Quand à Dvesa, elle représente la répulsion, la réaction de défense excessive. A l’état normale, cette attitude d’opposition nous protège, elle nous sauve. Cependant en excès, elle est nocive pour nous et se transforme en agression. Si on reprend l’exemple sur la nourriture, à contrario, si une personne est en rejet excessif de celle-ci, elle bascule dans l’anorexie. On le retrouve aussi chez certaines personnes qui sont sans cesse en opposition et qui agressent autrui, sans s’en rendre compte.

Enfin, Abhiniveśāh c’est la peur, la peur de perdre la vie qui entraine toutes les autres peurs afin de nous protéger en cas de réels dangers. En excès, les peurs interviennent lors de situations identifiées ou bien inopinément, et si nous les laissons nous envahir, avec le temps, elles occuperont toute la place dans notre vie pour enfin compléter la diriger. Les peurs nous conduisent vers différentes actions possibles.
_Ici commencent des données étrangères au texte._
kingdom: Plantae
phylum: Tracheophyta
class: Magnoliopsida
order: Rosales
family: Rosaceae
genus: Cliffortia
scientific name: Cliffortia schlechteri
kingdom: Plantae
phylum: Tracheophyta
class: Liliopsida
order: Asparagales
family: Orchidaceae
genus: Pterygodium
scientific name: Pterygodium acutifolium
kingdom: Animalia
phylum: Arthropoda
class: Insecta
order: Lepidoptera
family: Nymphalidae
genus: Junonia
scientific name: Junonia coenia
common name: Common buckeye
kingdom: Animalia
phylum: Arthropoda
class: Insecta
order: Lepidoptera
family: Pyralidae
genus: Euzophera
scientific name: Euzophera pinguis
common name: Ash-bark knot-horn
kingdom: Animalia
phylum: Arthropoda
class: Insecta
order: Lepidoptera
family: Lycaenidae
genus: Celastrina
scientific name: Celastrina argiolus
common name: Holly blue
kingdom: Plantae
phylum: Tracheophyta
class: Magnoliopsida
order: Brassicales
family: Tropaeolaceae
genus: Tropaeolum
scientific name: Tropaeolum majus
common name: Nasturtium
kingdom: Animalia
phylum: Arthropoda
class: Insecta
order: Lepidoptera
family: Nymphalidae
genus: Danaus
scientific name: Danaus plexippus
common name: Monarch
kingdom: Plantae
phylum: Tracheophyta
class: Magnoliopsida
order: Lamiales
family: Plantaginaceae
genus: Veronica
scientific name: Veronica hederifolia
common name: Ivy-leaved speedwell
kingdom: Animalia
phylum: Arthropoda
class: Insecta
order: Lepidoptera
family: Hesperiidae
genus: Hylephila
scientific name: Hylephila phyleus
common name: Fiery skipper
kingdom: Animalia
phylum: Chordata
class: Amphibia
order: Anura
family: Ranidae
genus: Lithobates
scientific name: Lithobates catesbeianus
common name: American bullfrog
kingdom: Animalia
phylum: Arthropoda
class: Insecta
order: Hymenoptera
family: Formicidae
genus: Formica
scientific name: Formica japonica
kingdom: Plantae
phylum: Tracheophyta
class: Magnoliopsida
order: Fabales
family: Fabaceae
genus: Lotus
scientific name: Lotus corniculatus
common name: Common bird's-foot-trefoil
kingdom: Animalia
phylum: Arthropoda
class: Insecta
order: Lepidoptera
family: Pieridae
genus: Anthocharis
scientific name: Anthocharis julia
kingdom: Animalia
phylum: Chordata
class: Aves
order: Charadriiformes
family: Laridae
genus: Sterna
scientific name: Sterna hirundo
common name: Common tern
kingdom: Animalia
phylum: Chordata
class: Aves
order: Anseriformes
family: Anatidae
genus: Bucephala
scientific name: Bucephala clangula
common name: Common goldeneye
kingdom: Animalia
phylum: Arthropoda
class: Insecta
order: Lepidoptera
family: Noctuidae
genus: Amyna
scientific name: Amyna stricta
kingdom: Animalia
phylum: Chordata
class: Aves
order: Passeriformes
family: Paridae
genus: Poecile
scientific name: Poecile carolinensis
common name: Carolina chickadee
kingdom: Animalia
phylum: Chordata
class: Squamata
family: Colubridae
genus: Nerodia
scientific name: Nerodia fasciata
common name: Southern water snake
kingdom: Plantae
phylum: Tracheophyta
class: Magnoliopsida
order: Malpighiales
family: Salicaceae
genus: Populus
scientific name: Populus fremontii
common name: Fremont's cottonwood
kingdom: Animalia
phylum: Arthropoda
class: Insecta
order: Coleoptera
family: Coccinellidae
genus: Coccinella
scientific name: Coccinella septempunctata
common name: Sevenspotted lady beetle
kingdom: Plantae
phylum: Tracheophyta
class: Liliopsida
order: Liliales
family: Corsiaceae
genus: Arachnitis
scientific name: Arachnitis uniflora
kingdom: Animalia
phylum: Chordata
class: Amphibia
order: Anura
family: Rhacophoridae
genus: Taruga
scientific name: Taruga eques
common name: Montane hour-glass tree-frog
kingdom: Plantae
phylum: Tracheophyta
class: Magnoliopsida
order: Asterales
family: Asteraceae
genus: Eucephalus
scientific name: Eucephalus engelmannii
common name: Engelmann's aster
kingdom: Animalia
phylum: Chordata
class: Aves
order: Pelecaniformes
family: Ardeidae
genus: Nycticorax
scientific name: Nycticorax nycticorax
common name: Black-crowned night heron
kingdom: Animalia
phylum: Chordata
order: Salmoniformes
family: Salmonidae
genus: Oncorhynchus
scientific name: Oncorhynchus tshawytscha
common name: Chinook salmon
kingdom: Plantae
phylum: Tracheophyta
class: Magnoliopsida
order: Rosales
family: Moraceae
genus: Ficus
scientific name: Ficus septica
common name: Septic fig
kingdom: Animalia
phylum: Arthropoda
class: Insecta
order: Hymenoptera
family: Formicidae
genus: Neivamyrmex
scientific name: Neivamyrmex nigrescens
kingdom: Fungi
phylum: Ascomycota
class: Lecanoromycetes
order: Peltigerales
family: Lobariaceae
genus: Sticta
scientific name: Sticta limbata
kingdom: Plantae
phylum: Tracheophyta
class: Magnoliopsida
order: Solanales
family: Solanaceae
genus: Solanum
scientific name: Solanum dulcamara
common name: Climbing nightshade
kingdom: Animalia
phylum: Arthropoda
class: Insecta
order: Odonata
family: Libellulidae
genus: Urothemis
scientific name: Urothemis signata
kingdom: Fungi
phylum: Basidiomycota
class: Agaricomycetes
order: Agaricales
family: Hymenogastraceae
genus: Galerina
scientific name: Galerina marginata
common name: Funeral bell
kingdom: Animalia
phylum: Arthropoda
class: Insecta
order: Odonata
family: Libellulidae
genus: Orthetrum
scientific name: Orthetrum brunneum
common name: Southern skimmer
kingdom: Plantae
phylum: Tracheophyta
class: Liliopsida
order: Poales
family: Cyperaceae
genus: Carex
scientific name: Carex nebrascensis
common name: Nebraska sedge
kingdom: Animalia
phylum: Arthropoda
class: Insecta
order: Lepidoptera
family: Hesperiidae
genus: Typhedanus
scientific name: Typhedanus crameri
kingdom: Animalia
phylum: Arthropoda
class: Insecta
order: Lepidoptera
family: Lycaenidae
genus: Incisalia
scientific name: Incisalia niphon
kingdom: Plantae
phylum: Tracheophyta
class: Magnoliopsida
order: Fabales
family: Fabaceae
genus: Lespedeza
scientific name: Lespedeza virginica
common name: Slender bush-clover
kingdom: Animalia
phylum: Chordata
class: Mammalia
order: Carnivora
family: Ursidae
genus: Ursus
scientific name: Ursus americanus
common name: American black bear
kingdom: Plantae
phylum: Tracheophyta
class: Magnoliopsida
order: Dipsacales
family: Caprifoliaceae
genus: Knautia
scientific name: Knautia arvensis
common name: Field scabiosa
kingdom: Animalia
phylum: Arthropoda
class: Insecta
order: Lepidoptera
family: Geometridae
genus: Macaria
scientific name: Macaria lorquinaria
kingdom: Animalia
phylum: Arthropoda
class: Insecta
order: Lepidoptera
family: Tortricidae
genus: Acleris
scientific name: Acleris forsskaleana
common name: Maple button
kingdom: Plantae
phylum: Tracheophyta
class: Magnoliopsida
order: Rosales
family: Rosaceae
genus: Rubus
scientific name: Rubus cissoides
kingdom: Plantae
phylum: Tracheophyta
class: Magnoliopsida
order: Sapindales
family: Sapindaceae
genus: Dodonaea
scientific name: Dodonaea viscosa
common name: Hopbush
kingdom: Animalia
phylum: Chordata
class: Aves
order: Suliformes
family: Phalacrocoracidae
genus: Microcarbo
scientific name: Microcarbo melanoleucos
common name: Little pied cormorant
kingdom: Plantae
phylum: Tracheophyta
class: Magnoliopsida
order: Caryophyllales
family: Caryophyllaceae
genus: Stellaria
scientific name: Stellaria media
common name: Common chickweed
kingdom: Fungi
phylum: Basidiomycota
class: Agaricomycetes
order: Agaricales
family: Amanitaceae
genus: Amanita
Elles peuvent nous pousser à prendre la fuite régulièrement, c’est le cas de certaines personnes qui ne parviennent pas à maintenir une relation amoureuse stable dans le temps, et qui rompt volontairement à un moment donné. Elles peuvent aussi nous figer dans nos actions, par exemple nous empêcher de pousser la porte d’un centre de yoga pour faire son premier cours !! (Sait-on jamais !!). Enfin, elles peuvent aussi nous pousser à faire semblant. Si une personne affiche clairement que tout va bien dans son travail, mais elle sait qu’au fond d’elle-même, elle n’est pas heureuse. Elle pourrait en parler à son mari, revoir ce qui ne va pas, et peut-être quitter ou changer de lieu de travail. Cependant, la peur de perdre reste plus forte et elle préfère feindre mais jusqu’à quand…

Toutes ces souffrances existent, cependant elles deviennent un barrage sur notre chemin lorsqu’elles se manifestent de manière excessives sur un objet ou une personne, en lieu et moment inappropriés.

Pour sortir de cela, il est bon de travailler sur l’élément le plus grossier : la peur. Il est nécessaire de l’identifier et de la vaincre en s’appuyant notamment sur la Confiance-Śraddhā (cf. article bulletin mensuel mai-juin 2017).
Ainsi, ceci permettra de tempérer son opposition et de sortir de l’agression.
Par la suite, en gagnant chaque jour un peu plus confiance, on commence à lâcher-prise, et à être dans le détachement de ce qui nous entoure. On se sent plus libre et léger.
Par conséquent, notre identification au « Je » sera plus juste et directement reliée aux autres. Les abus possibles envers ces derniers disparaîtront.
Enfin, cela affinera notre discernement sur nous-même, et nous permettra de prendre davantage de recul sur ce que nous pensons connaître ou pas. Nous adopterons plus aisément une attitude d’humilité face à une situation appropriée.

Nous vous souhaitons à Toutes et à Tous, l’Equipe Shanti, Karine et Amir, une période estivale expérientielle, lumineuse et festive.